Now, if we look at the processes in place for the EC to delete names, which the EC itself refers to as the Exhibition and challenge process, where can it be said that the situation of the NHIS registrants may properly be dealt with? The court says delete and give opportunity to those who qualify to register again. Where in the current law does it say when a name is deleted that person must be given the opportunity to register again? Nowhere!

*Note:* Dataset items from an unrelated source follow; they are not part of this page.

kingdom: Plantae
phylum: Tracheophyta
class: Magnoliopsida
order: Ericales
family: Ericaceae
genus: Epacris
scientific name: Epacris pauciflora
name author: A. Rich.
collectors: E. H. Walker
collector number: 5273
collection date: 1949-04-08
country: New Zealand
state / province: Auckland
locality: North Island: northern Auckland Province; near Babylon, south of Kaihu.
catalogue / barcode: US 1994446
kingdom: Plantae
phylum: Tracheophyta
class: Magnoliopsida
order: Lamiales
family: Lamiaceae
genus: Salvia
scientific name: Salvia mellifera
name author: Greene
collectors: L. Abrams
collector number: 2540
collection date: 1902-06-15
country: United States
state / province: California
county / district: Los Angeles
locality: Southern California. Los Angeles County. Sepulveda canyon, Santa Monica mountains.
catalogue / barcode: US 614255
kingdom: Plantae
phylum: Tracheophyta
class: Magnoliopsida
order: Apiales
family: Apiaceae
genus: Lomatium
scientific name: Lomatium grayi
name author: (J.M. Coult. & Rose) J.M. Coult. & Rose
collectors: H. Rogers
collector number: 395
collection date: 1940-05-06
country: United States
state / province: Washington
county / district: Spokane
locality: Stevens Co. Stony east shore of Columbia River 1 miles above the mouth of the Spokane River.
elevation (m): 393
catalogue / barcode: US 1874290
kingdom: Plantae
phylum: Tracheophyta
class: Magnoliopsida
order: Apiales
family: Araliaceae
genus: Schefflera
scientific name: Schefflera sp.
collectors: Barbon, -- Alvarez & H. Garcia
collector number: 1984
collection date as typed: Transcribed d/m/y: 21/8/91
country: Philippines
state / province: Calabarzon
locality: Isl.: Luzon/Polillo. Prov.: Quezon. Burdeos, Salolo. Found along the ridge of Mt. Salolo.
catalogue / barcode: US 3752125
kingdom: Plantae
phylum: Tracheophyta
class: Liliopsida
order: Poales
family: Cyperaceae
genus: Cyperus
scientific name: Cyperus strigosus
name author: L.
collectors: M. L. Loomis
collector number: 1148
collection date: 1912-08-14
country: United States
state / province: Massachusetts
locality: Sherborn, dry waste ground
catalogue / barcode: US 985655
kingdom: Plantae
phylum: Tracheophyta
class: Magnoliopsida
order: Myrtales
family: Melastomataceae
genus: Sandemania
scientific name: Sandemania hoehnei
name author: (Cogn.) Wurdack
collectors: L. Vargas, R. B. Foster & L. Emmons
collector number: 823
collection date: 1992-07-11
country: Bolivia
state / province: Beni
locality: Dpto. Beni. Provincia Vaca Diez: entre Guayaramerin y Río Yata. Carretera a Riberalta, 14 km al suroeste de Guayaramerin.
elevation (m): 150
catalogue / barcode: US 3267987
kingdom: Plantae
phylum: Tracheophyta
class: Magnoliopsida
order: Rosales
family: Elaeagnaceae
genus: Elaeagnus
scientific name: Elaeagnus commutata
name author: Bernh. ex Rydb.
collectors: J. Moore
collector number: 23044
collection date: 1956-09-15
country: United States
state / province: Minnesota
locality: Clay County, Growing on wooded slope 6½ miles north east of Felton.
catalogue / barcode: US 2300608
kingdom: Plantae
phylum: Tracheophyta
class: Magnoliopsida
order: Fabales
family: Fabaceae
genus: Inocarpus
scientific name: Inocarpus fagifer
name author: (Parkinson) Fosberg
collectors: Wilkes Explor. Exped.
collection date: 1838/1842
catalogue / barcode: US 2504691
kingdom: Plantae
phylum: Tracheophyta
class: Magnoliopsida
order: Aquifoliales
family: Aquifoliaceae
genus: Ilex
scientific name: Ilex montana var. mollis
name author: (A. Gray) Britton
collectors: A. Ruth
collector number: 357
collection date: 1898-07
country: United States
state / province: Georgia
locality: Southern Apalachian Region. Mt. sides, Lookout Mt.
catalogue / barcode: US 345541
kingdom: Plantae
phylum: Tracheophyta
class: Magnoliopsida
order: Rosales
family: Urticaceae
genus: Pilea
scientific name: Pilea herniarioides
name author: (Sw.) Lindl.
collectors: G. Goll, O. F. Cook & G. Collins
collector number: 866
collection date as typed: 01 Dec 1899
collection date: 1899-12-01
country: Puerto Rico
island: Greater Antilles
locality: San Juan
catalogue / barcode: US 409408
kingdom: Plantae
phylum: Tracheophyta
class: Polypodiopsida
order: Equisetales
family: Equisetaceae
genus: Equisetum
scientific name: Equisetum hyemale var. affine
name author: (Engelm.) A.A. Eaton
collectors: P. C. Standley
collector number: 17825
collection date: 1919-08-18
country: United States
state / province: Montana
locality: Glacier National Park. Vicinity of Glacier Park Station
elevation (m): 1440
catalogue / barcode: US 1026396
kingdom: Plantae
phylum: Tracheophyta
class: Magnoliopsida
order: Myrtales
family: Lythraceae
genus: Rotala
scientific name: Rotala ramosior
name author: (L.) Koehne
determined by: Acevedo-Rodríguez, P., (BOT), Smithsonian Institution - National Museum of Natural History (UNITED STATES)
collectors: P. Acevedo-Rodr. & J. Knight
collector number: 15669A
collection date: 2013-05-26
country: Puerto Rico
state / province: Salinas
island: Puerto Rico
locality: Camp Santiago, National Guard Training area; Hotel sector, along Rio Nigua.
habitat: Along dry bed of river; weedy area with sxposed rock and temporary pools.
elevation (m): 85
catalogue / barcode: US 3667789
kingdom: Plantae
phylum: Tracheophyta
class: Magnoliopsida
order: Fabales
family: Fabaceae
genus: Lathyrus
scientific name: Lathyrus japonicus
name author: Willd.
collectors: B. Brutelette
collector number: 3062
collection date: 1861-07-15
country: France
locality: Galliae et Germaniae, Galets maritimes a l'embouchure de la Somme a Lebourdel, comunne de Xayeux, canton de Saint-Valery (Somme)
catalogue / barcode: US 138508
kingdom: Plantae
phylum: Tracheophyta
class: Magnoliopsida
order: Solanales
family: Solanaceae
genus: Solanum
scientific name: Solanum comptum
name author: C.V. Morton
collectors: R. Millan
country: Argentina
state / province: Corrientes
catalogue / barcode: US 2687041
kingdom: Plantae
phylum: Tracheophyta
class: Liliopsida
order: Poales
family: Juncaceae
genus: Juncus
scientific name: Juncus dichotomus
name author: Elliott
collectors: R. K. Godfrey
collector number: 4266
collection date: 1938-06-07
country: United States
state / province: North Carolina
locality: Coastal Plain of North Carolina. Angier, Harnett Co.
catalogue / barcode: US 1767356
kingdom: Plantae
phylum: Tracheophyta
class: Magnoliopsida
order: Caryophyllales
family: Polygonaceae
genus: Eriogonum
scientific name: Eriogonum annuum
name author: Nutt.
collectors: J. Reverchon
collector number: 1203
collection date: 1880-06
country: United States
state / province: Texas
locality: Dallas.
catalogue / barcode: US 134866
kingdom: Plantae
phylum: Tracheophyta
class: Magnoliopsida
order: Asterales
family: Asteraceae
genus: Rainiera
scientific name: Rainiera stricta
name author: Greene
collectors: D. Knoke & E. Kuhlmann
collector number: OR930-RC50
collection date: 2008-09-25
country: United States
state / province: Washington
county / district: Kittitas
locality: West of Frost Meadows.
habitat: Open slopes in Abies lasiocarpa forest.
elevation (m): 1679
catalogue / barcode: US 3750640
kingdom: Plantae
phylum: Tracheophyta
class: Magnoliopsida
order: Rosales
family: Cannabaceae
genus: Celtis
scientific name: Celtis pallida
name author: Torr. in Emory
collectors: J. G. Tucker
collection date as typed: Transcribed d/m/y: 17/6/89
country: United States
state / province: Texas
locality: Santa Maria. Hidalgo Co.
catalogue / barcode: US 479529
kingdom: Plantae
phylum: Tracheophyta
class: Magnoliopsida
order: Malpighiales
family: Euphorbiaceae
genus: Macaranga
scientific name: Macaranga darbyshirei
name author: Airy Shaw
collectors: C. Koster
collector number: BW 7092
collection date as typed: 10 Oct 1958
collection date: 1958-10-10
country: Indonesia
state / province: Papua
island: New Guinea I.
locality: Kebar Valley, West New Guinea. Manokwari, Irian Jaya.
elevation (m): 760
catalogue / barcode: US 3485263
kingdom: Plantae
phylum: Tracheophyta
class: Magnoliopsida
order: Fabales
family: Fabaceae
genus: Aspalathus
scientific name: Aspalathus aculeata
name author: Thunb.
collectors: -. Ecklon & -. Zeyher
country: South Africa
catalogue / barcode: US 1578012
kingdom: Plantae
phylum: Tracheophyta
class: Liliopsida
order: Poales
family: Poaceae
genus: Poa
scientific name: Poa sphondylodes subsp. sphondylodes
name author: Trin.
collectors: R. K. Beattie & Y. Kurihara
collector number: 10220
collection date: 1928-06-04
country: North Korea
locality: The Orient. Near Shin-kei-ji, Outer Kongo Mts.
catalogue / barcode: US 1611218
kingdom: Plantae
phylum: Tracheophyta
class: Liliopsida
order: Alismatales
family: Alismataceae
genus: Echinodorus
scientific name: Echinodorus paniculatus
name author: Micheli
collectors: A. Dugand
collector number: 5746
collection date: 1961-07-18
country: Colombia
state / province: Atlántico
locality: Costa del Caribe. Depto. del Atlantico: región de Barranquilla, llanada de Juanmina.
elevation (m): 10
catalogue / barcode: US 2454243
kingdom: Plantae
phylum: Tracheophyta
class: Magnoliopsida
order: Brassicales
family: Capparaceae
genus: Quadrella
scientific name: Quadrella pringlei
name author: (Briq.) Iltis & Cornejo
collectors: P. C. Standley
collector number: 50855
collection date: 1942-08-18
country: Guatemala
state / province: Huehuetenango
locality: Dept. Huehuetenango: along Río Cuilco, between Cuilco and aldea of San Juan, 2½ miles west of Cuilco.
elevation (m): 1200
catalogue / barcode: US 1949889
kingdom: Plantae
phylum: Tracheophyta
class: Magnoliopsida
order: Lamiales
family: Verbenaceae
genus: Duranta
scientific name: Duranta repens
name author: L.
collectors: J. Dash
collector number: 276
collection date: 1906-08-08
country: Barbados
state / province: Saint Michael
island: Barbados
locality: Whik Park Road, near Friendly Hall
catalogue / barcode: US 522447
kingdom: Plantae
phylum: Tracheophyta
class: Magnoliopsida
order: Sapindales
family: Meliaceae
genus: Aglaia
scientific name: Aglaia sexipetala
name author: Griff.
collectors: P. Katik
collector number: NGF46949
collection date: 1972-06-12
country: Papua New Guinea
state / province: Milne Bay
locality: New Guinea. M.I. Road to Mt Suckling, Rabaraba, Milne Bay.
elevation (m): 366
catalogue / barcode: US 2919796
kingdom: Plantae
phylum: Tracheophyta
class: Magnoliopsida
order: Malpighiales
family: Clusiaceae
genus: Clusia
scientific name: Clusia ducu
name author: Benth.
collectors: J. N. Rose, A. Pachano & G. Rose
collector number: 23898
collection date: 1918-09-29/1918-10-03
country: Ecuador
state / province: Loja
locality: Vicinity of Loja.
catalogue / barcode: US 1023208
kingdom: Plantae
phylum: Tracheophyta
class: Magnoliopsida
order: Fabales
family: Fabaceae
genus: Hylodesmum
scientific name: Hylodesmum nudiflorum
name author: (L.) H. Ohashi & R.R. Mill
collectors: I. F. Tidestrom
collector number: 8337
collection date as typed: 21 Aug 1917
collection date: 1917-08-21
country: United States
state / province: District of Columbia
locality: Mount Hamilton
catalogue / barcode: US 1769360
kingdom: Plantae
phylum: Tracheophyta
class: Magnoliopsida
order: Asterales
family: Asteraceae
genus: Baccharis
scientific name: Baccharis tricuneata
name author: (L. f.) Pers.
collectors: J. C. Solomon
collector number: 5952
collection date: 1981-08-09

This is because a category of persons constituted by the NHIS registrants was not contemplated by the law. I am referring to Ghanaians who otherwise qualify but used the NHIS card to register. If you are a foreigner or a minor or dead person and your name is deleted you cannot have any opportunity to re-register as contemplated by the Supreme Court order (b) for obvious reasons. So clearly there is no current EC process that allows total compliance with the orders of the court. Clearly then, the court, when referring to legitimate legal processes could not have been referring to those existing processes. It’s a fallacy to claim otherwise. Rather, the lawful processes would include orders of the Supreme Court under article 2(2). Does the EC have power to delete names from the register?

The answer is yes, following a review of a challenge by the EC itself or a third party. My contention is that if it is a power the EC has under law, whether statutory or constitutional, then the Supreme Court can order the EC to do so.

As an aside, let’s remember that under article 45(a) of the constitution, the EC is empowered to revise the register at such periods as may be determined by law. Let’s also remember that the Supreme Court’s orders constitute law.

Now, under the relevant constitutional instrument, the EC can delete names following a review and the court has done such a review through the proceedings in this case and has come to the conclusion that notwithstanding any good faith registration under a law that was then in force or whatever, the continued presence on the register of the NHIS registrants is not proper. I would argue, is unconstitutional because it is clearly inconsistent with the constitution even if the whole register is not thereby rendered unconstitutional. Having completed its review of the registrations of that category of persons, the court now says EC should go and delete those names pursuant to its powers under article 2(2). The court never ordered the EC to go and do so using its so-called existing legal processes.

That would be absurd especially since those processes would clearly not achieve the aim of the orders. I have already demonstrated why this is so. My view is that the court declined to say that the NHIS registrations were not “automatically” void (emphasis on the word automatically) because to do so would put the 2012 elections in jeopardy and the court had to skillfully find a way around that, in spite of all the previous relevant authorities holding the contrary view. It has nothing to do with any accrual of rights!

We must always bear in mind that this case is a constitutional case involving interpretation and enforcement of constitutional provisions. It is not about the enforcement of the EC rules under constitutional instruments. The reliefs granted and orders made were only in respect of the constitutional issues before the court and the court has spoken.

If the law upon which the registrations were based is void, how can the registrations and the cards have any legitimacy? This position flies in the face of the courts own jurisprudence in a long line of cases, which the principles of equity cannot overcome.

However, in this case, the court says the continued presence of such names on the register is unreasonable and renders the register not reasonably accurate or credible and has therefore ordered their deletion

Bye bye NDC.

Ghana, Aha a y? din papa. Alius atrox week advenio. Another terrible week to come!